- _Given passage_
_____
We previously wrote of our annoyance with the old and ever-popular yarn spun by wannabe personal finance gurus who constantly tell us we can become millionaires by quitting our daily coffee habit — or by replacing it with home-brewed coffee. For the record, we have a lot of coffee both out (as evidenced by CoffeeRatings.com) and in the home. But we’ve always thought that home-brewed coffee is hardly the magic path to champagne wishes and caviar dreams. This time we do a little of the math to show why.

Many of these personal finance hacks first fail to recognize that coffee, for at least some people, is one of life’s small pleasures. The idea of giving it up entirely makes about as much sense as giving up other “superfluous” things in life — such as haircuts, your child’s dance lessons, and cable TV. Once you get past that logic, the debate then becomes about the private jets you’ll be able to afford by making your own coffee or espresso at home instead of paying Starbucks each time for the mythical $32 coffee beverage. (Hey … inflation. OK, so we’re exaggerating about the $32 beverage to make a point. But then again, so are they.)

We recently came across a blog post, similar to the thousands of others just like it, where a “home savings tip” savant posted on how she saved a “small fortune” by switching from her thrice-weekly Starbucks habit to a stove top Bialetti coffee maker at home.

Let’s do the math

Small fortune, eh? Let’s do the math. A $4 bucket of Starbucks’ pumpkin-pie-flavored Cool Whip, purchased three times a week, will set our home-savings-tip heroine back about $12 a week — or about $600 a year.

A new Bialetti will set her back about $20 — which is nice and cheap compared to some of these ridiculous $1,200 hulking piles of home espresso machine plastic that typically produce shots inferior to even Starbucks’ dubious standards (Jura, anyone?). Then add a chop grinder for about $30, and her capital outlay comes out to be about $50.

Now since fresh roasted coffee is like fresh baked bread, the supply needs replenishing every couple of weeks before it goes stale. So if she’s buying Starbucks’ coffee (and it is pretty much already stale when you buy it), that should set her back about $6 for a half pound. Then add some incidental charges for milk, pumpkin pie flavoring, and tubs of Cool Whip — but for the sake of argument, we will consider it negligible (which it isn’t).

That comes to about a $50 capital outlay plus $6 every two weeks = about $200 in the first year.

Labor costs: because your time isn’t free

Now let’s factor in labor costs. Starbucks’ costs are dominated by labor, not coffee. To say that your labor comes out in the wash is deceiving yourself: your time is money. The federal minimum wage is $5.85 per hour (in SF, it is $9.36) — and let’s say her time is only as valuable as the lowest fry cook at McDonald’s at $6 an hour. And let’s say that making these coffee drinks at home takes about 15 minutes of her time — between grinding, watching the stove, steaming milk, washing dishes, cleaning the espresso machine, etc. All the work that Starbucks pays someone else to do for you. Three times a week for a year comes to about 40 hours of labor a year = $240.
_____
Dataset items

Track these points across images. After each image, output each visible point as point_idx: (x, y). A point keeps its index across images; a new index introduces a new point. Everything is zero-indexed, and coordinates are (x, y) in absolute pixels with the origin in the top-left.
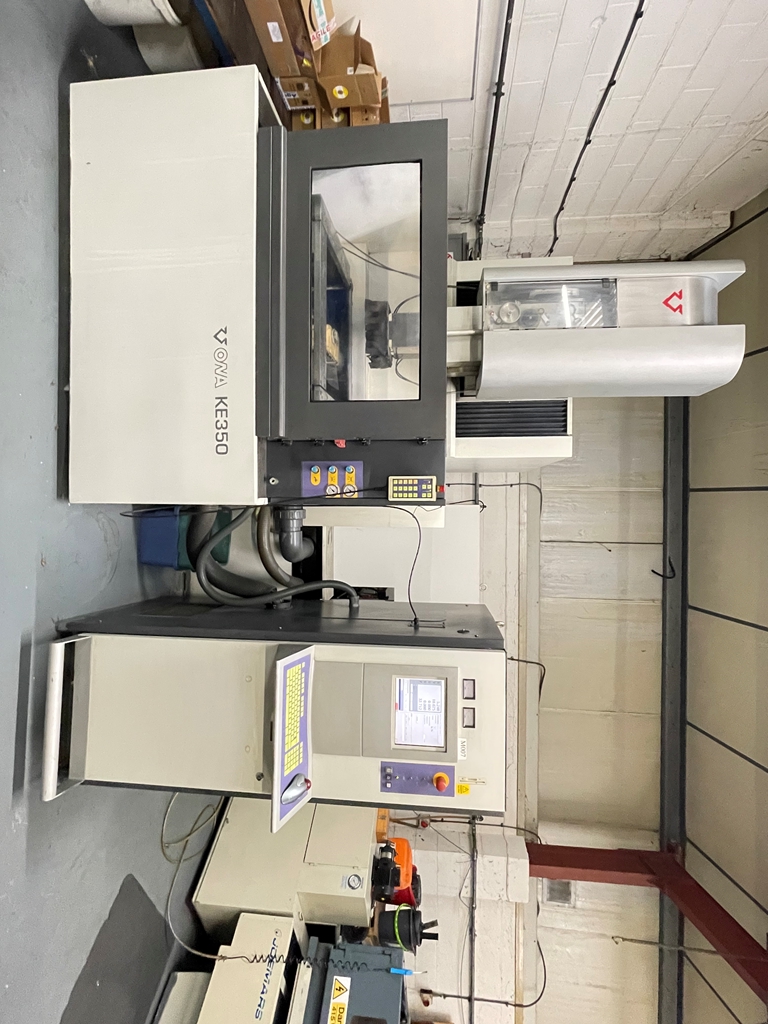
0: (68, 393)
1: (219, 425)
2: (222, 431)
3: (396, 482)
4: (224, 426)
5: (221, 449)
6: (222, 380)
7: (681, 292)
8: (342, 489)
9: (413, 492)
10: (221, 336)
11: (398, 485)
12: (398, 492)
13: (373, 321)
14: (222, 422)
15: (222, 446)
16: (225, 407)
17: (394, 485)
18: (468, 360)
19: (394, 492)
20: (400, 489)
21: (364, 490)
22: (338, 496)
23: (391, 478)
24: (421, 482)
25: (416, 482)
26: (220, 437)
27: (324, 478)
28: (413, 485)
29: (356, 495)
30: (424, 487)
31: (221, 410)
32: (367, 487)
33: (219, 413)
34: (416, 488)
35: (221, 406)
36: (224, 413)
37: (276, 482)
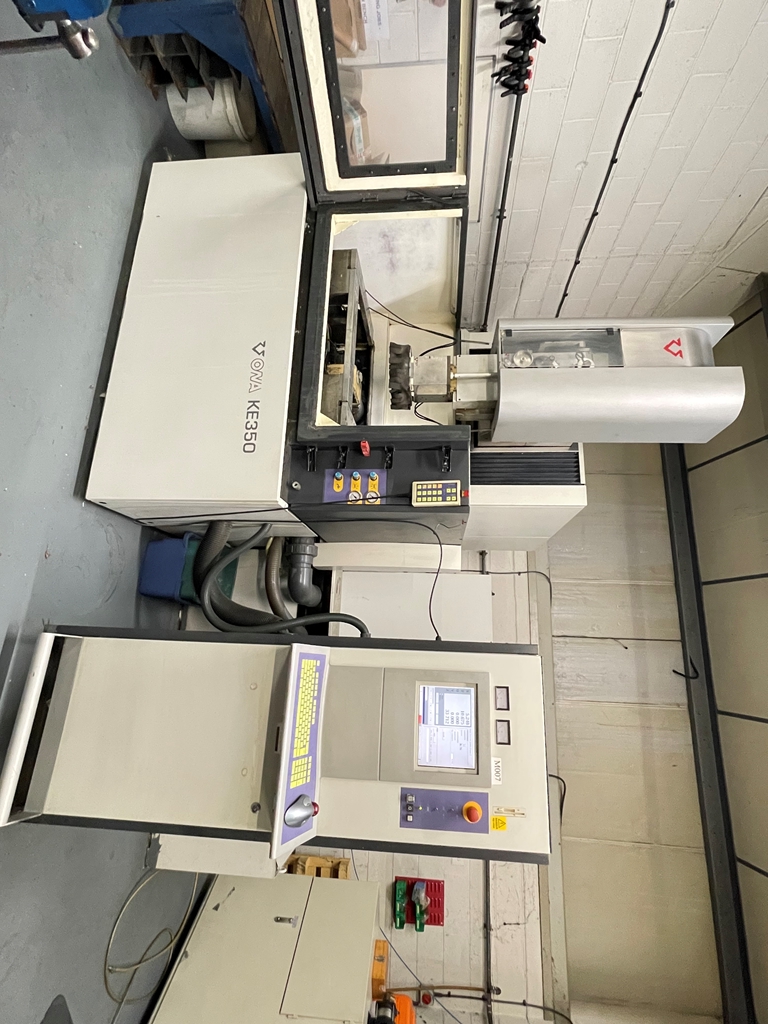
0: (104, 399)
1: (249, 426)
2: (252, 431)
3: (420, 487)
4: (254, 426)
5: (248, 448)
6: (255, 386)
7: (679, 340)
8: (365, 495)
9: (437, 496)
11: (422, 490)
12: (422, 496)
13: (396, 361)
14: (252, 422)
15: (249, 445)
16: (256, 410)
17: (418, 490)
18: (485, 399)
19: (418, 496)
20: (424, 493)
21: (386, 497)
22: (360, 502)
23: (415, 484)
24: (445, 486)
25: (440, 486)
26: (248, 437)
27: (347, 486)
28: (437, 489)
29: (378, 502)
30: (448, 491)
31: (253, 413)
32: (390, 493)
33: (250, 415)
34: (440, 492)
35: (254, 409)
36: (255, 415)
37: (299, 487)
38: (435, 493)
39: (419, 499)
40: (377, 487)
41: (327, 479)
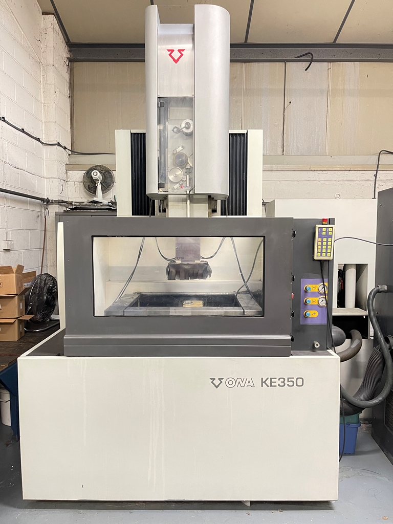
0: (252, 502)
1: (282, 384)
2: (286, 382)
3: (319, 254)
4: (282, 380)
5: (300, 382)
6: (249, 382)
7: (169, 50)
8: (322, 294)
9: (327, 242)
10: (217, 382)
11: (322, 253)
12: (326, 253)
13: (182, 274)
14: (279, 382)
15: (297, 382)
16: (269, 379)
17: (321, 255)
18: (207, 204)
19: (326, 256)
20: (324, 251)
21: (323, 278)
22: (327, 296)
23: (316, 258)
24: (320, 236)
25: (320, 239)
26: (291, 384)
27: (313, 307)
28: (322, 242)
29: (326, 284)
30: (324, 233)
31: (271, 382)
32: (320, 276)
33: (273, 384)
34: (325, 239)
35: (268, 382)
36: (273, 380)
37: (317, 343)
38: (325, 243)
39: (329, 254)
40: (314, 286)
41: (309, 322)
_____
- _Problem description_
Carry on the article about the true cost of brewing coffee at home, picking up right after its final sentence. Nothing in the listing matters here.

- _Exercise output_
So in her first year, you compare her $600 Starbucks habit to $200 + $240 = $440. So she saved maybe a whopping $160 in the first year — minus her additional expenses for milk, pumpkin pie flavoring, and Cool Whip. And her coffee wasn’t probably nearly as good as the kind and variety she had buying out: the coffee supplies were probably more stale, the consistency wasn’t right, and she was using equipment and skills that were a fraction of what the pros have. (After all, a moka pot doesn’t even technically make espresso to begin with.)

Add that she had to put up with this inferior coffee for a whole year. Then add that she just valued her own time at the lowly wages of a fry cook working a burger joint fronted by a clown.

A small fortune? Indeed.

Ronald gets a smoke break, but you don't...

But what if you buy a $1,200 home espresso machine?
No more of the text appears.